## Page extract
>>>>>
God has given to us principles and values to live by, and as I said in last week’s sermon – Don’t Hurt Your Soul – those values are certainly that of love and compassion. You have heard me preach and teach about this thought over and over again — helping those that are in need. I preach and teach this because you should know that God has a task for you, and you should know what that task is because helping those that are in need is encouraged through scripture.

Don’t Limit Yourself 

However, many of us act like the rich young ruler whenever we hear God’s word about helping those in need.  What do I mean by that?  Well, some of us will say, “Pastor, I already do that, this message isn’t for me!”  Some proudly say, “if someone asks me for some spare change, I give it to them if I have it.”  

Of course it is good that you have given someone some money out of your pocket or wallet.  However, when the pastor is done nodding their head and asks, what else have you done to help those that are in need?  We look at the pastor strangely because we think money is the only way to help those that are in need.  Understand, this way of thinking is to say that money is the only thing someone needs in life; this is a worldly mindset and not a spiritual one. 

Yet, a prime example of the task that God has for you is shown to us in Jesus’ parable of the good Samaritan (Luke 10:25-37). In this parable, we learn that there’s certainly more ways to help others than the spare change in our pockets.
<<<<<
Extracted data entries:
>>>>>
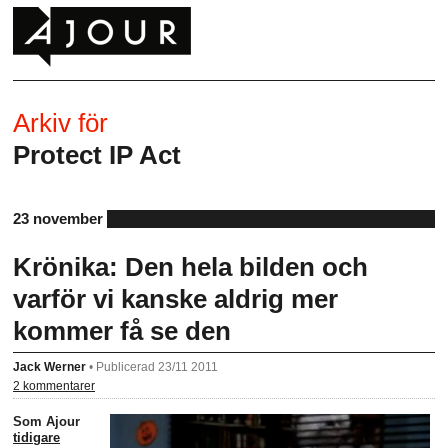
Arkiv för
Protect IP Act
23 november
Krönika: Den hela bilden och
varför vi kanske aldrig mer
kommer få se den
Jack Werner
•
Publicerad 23/11 2011
2 kommentarer
Som Ajour
tidigare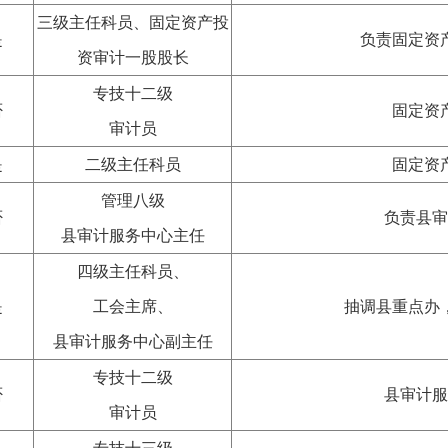
三级主任科员、固定资产投
是
负责固定资
资审计一股股长
专技十二级
否
固定资
审计员
是
二级主任科员
固定资
管理八级
否
负责县审
县审计服务中心主任
四级主任科员、
是
工会主席、
抽调县重点办
县审计服务中心副主任
专技十二级
否
县审计服
审计员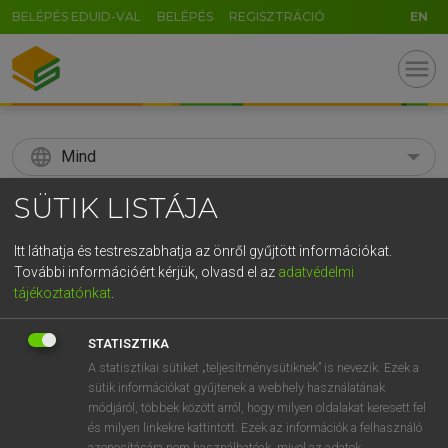
BELÉPÉS EDUID-VAL
BELÉPÉS
REGISZTRÁCIÓ
EN
menu
language
Mind
SÜTIK LISTÁJA
search
GR
KERESÉS
Itt láthatja és testreszabhatja az önről gyűjtött információkat.
További információért kérjük, olvasd el az
adatvédelmi
5
6
7
8
9
ö
ü
ó
tájékoztatónkat
.
r
t
z
u
i
o
p
ő
ú
Díjmentes angol szótár
STATISZTIKA
g
h
j
k
l
é
á
ű
Ω
A statisztikai sütiket „teljesítménysütiknek” is nevezik. Ezek a
fn
stir-fry
keverve sütött étel
sütik információkat gyűjtenek a webhely használatának
v
b
n
m
,
.
-
AltGr
ige
keverve süt
módjáról, többek között arról, hogy milyen oldalakat keresett fel
forró olajban hirtelen kisüt
és milyen linkekre kattintott. Ezek az információk a felhasználó
azonosítására nem használhatóak, mivel az adatok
<<<<<
## Problem details
In the sermon extract, which parable is given as a prime example of the task God has for you?

## Response for this exercise
Jesus' parable of the good Samaritan (Luke 10:25-37).